Our realities are changing before our eyes. Everything from how we experience shopping to the way medicine is used is being influenced by new technology.

3D printing is set to enter the mainstream in a bigger way than ever in 2016. Printing will change the very fabric of industries such as fashion, design, medicine and manufacturing.

Printers are getting closer and closer to creating fabric-like materials, creating weaves and stitches to mimic the real thing. This will completely change the fashion industry, levelling the playing field for start-up designers with very little money to hit the mainstream.

In medicine, it is also now also possible to use 3D printers to print human cells. The first human blood vessels and organs have already been printed and bioprinting will continue to develop at a rapid pace now we have the technology.

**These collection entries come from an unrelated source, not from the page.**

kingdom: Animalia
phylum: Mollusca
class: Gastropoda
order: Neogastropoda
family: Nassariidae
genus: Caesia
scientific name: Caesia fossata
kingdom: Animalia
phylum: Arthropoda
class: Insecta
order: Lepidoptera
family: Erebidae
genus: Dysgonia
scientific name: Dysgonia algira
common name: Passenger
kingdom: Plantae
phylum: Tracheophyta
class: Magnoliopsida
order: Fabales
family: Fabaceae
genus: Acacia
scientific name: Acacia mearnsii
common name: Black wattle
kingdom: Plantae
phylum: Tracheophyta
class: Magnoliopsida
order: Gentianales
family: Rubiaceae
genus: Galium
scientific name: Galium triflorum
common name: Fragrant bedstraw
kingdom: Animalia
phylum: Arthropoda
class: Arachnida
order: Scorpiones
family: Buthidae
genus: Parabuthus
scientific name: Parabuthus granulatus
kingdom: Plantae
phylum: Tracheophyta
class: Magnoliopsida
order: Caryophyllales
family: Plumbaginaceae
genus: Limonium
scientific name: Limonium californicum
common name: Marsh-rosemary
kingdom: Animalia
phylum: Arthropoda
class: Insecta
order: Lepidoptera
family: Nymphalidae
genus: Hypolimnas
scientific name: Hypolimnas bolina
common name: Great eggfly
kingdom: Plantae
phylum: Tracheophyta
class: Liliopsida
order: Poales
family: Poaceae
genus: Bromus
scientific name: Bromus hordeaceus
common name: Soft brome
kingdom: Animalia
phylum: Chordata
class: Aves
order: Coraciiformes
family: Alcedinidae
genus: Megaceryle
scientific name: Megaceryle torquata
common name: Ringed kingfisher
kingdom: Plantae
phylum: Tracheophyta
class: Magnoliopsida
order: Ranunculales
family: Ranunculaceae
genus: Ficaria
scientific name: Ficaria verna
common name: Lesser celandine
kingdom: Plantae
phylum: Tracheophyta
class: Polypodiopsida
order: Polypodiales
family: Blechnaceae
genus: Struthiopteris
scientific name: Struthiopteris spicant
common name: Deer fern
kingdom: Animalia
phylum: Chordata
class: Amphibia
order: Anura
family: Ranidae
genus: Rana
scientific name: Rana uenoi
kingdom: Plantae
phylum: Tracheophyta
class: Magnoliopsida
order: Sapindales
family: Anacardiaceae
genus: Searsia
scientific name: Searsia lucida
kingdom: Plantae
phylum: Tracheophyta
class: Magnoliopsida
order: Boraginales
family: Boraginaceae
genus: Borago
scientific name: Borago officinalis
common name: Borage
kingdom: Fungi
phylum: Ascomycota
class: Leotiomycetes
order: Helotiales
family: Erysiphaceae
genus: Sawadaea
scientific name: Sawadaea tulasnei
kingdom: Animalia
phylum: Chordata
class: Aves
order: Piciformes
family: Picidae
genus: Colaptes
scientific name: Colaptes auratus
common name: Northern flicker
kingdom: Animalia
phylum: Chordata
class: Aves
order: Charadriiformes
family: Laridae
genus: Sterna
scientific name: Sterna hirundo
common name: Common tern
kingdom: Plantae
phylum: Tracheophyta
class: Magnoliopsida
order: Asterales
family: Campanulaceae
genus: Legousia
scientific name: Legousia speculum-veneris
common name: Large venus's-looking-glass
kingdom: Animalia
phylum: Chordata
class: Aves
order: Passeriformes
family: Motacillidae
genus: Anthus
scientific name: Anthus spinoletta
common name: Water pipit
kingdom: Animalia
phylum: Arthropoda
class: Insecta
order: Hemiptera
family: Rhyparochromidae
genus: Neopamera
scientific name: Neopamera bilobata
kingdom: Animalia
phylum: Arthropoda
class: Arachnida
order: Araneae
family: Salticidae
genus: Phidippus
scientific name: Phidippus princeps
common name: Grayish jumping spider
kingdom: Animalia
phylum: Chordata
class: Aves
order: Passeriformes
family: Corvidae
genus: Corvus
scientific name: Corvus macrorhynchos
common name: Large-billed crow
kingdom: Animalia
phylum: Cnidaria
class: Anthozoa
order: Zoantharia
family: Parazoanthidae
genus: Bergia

Retail is another landscape that is set to change in 2016. The barrier between online and offline is gradually being eroded through virtual experiences such as Topshop’s augmented reality dressing room. Topshop partnered with Kinect to allow shoppers to virtually try on clothes without the effort of using the changing room.

Another example of augmented reality is IKEA’s catalogue. Although released well in advance of its time in the mainstream, the catalogue allowed shoppers to visualise how certain pieces of furniture would look in their home. What is more, the app even measured the size of products against the surrounding room to show a true representation of how it would look.